By ZHAO XINYING | CHINA DAILY | Updated: 2020-11-25 08:53

Management over online show and livestreaming platforms should be more specific and detailed while providing space for more innovation, an expert said.

While strengthening management over such platforms and their hosts is very important, it's also necessary to encourage platforms and people making a living from this industry to create better content, Liu Yuanju, a researcher at the Shanghai Institute of Finance and Law, told China Daily on Tuesday when he was asked about a notice released by the National Radio and Television Administration on Monday.

According to the notice, online show and livestreaming platforms should implement real-name management for their hosts and users. Further, juveniles and those who don't register with their real names should not be allowed to tip hosts.

The platforms should take measures including the implementation of a real-name verification system and a face-recognition mechanism to ensure real-name management and to block channels that enable juvenile users to tip hosts, the notice stated.

The platforms should also set limits for the maximum tip or reward that users can give hosts. When a user's daily or monthly cumulative reward reaches half the limit, the platform should provide a consumption reminder. Users could only continue giving further rewards or tips to hosts after they confirm through a short messaging service or other methods, the notice said.

The reward function of the users will be suspended if the daily or monthly reward limit is reached, it added.

Wang Haifeng, mother of a 15-year-old boy in Beijing, applauded the actions.

"Online shows and livestreaming have been so popular, making me always feel worried that my son would become addicted to them or do something that is harmful to his growth," she said. "The strict management of online platforms and hosts would make a worrying parent like me feel safer."

Liu, who has long observed the development of such platforms, said the notice indicates that the government is strengthening management in an effort to reduce adverse effects on users, especially juveniles.

----

**PROBLEM SET:**
[A] Please reproduce the entries word for word, starting at their first line and ending at the line that contains "Rua Thomaz Gonzaga, 62", with that line included.
[B] Carry on the article about new rules for livestreaming platforms from the point where it stops.

----

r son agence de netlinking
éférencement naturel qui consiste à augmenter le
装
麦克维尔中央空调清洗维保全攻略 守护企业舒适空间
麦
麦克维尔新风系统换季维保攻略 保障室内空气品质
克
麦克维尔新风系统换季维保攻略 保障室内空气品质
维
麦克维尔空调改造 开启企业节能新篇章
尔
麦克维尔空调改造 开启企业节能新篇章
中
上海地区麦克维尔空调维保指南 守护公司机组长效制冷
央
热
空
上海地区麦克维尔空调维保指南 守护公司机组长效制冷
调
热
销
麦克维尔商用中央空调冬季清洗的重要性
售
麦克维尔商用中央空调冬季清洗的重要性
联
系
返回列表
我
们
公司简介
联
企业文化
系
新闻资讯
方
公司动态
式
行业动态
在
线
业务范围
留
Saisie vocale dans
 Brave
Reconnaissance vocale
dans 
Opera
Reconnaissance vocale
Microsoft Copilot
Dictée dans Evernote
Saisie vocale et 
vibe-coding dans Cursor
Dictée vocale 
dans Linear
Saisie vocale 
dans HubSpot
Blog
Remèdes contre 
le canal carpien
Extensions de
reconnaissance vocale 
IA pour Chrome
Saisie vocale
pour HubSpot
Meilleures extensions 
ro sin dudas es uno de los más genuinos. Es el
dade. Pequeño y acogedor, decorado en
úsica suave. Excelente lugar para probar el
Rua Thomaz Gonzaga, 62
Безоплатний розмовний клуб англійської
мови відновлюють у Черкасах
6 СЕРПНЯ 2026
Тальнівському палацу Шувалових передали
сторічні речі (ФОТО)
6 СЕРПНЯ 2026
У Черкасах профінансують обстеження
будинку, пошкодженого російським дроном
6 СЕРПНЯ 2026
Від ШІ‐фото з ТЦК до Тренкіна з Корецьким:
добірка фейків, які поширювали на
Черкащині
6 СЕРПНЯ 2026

----

**ANSWERS TO THE EXERCISE:**
[A]
r son agence de netlinking
éférencement naturel qui consiste à augmenter le
装
麦克维尔中央空调清洗维保全攻略 守护企业舒适空间
麦
麦克维尔新风系统换季维保攻略 保障室内空气品质
克
麦克维尔新风系统换季维保攻略 保障室内空气品质
维
麦克维尔空调改造 开启企业节能新篇章
尔
麦克维尔空调改造 开启企业节能新篇章
中
上海地区麦克维尔空调维保指南 守护公司机组长效制冷
央
热
空
上海地区麦克维尔空调维保指南 守护公司机组长效制冷
调
热
销
麦克维尔商用中央空调冬季清洗的重要性
售
麦克维尔商用中央空调冬季清洗的重要性
联
系
返回列表
我
们
公司简介
联
企业文化
系
新闻资讯
方
公司动态
式
行业动态
在
线
业务范围
留
Saisie vocale dans
 Brave
Reconnaissance vocale
dans 
Opera
Reconnaissance vocale
Microsoft Copilot
Dictée dans Evernote
Saisie vocale et 
vibe-coding dans Cursor
Dictée vocale 
dans Linear
Saisie vocale 
dans HubSpot
Blog
Remèdes contre 
le canal carpien
Extensions de
reconnaissance vocale 
IA pour Chrome
Saisie vocale
pour HubSpot
Meilleures extensions 
ro sin dudas es uno de los más genuinos. Es el
dade. Pequeño y acogedor, decorado en
úsica suave. Excelente lugar para probar el
Rua Thomaz Gonzaga, 62

[B]
"I respect the intention and efforts to protect teenagers in cyberspace, but can we allow teenagers older than, say, 16 to have the right to give rewards while we protect them by setting a limit for the amount of the reward? In this way, we can encourage good content producers to continue generating high-quality content for teenagers and therefore foster a good relationship between content producers and consumers," he said.

Liu had also suggested in his previous research that for people who spend too much money giving tips or rewards to hosts, platforms should allow them to change their minds and ask for their money back within a period of time, for example 30 minutes.

The notice released on Monday showed an inclination in this direction. It stated that the platform should set a delay mechanism to keep rewards from reaching hosts too quickly. That way, if a host is found to be violating rules, the platform could return the rewards to the users.

The notice also urged that platforms should not adopt strategies that encourage users to give rewards or tips to hosts irrationally.

Any host who is found to be implying, inducing or encouraging users to give large rewards by hyping or spreading vulgar content will be put on a supervision list and reported to radio and television management authorities, it said.